Nem a “revolução de 30” foi revolução, embora a ascensão da burguesia metropolitana e industrial tivesse reformatado a estrutura econômica e social do país nos anos 30, 40 e 50; nem a “revolução de 64” foi revolução, tratando-se nada mais e nada menos que um golpe militar, mergulhando o país em 21 anos de ditadura, deixando como legado um país endividado e desigual, com reflexos pelos anos seguintes.

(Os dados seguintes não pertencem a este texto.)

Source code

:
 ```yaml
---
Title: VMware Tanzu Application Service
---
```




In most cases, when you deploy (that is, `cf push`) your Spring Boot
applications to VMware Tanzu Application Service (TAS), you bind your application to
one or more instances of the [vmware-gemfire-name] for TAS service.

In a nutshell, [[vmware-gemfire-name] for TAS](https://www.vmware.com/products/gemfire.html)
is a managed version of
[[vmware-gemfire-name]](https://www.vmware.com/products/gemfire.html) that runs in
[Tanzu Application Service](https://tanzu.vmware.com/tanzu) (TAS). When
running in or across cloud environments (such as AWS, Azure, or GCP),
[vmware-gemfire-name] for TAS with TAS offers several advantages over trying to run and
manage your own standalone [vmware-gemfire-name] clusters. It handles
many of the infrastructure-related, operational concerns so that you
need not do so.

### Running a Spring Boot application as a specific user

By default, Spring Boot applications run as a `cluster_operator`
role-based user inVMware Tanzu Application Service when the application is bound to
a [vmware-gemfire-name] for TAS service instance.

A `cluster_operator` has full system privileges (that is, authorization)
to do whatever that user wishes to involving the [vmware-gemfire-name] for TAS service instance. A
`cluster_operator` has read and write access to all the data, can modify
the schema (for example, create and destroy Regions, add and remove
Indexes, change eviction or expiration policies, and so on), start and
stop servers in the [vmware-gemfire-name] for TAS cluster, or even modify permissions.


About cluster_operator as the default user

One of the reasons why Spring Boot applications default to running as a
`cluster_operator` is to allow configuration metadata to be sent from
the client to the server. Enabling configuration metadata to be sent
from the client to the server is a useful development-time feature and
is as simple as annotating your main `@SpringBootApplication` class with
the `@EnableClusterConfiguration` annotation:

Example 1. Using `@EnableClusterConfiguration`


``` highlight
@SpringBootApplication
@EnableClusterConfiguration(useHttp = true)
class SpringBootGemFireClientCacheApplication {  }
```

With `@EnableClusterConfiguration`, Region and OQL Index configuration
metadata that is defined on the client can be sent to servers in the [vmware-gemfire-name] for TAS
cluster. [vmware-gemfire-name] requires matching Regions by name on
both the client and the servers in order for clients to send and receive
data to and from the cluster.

País sem tradição política, posto que até 1945, à exceção do Partido Comunista do Brasil, então PCB, e fundado em 1922, não havia uma organização política nacional e quando estas começaram a se constituir, a partir de 1946, foram interrompidas em 1965, só sendo retomada a partidária em 1979, mas com sequelas tão profundas que até hoje, quando falamos em partidos no país, são poucos que conseguem identificar nas siglas, partidos.

Collor, Enéas, Bolsonaro e agora Moro e Dallagnol, são o legado da nossa formação econômica, política e social. Exemplos da nossa história.

Lembremos que um dos favoritos às eleições de 1989 era o apresentador cafona Silvio Santos, que só não concorreu devido a problemas com o seu registro eleitoral; e nesse mesmo ano, os 35 milhões de eleitores (no 2° turno) elegeram um “caçador de marajás” (53,0% dos votos válidos). Quem não lembra da figura soturna do médico fascista Enéas, que vindo do nada, em 1994 teve 4,6 milhões de votos (7,4%), batendo lideranças históricas como Orestes Quércia, Leonel Brizola e Espiridião Amim.

Em 2006 tivemos os 6,6 milhões de votos dados à ultra esquerdista Heloísa Helena (6,9% dos votos), e o recém fundado Psol, tratorando a candidatura de Cristovam Buarque. Quatro anos depois foi a vez da ex-petista Marina Silva abocanhar 19,6 milhões de votos (19,3%) e empurrando a eleição para o segundo turno. Marina viriam a assombrar o PT novamente em 2014, com 22,2 milhões de votos (21,3% dos votos), favorecendo um segundo turno que foi disputado palmo a palmo.

Ocorre que tanto Heloisa Helena, como Marina Silva, eram do espaço político tradicional e suas candidaturas favoreceram o fortalecimento da democracia representativa. Bolsonaro, a peste de 2018, irrompeu passando a imagem, falsa, de ser “fora do sistema” e o cansaço e incompetência política do governo, aliado a uma conjunção de fatos e fenômenos que criaram a “tempestade perfeita”, fez o país relembrar Enéas, na sua versão mais perigosa.

Caminhamos para 2022, já que o impeachment está descartado na prática, e é necessário que a política seja recuperada. Que a democracia seja recomposta. Que a anomalia fascista seja expurgada do sistema e seja trancada numa cela, com a chave jogada fora.

Para que isso ocorra, é fundamental que os partidos dispostos a recuperar o BraZil e os eleitores que tenham uma visão racional da política, formem uma grande união nacional, de salvação nacional mesmo.

Sem isso corremos o risco de continuar a ser governados por uma horda desqualificada, o que poder, historicamente, ser a destruição de uma país que tragicamente abraçou o passado.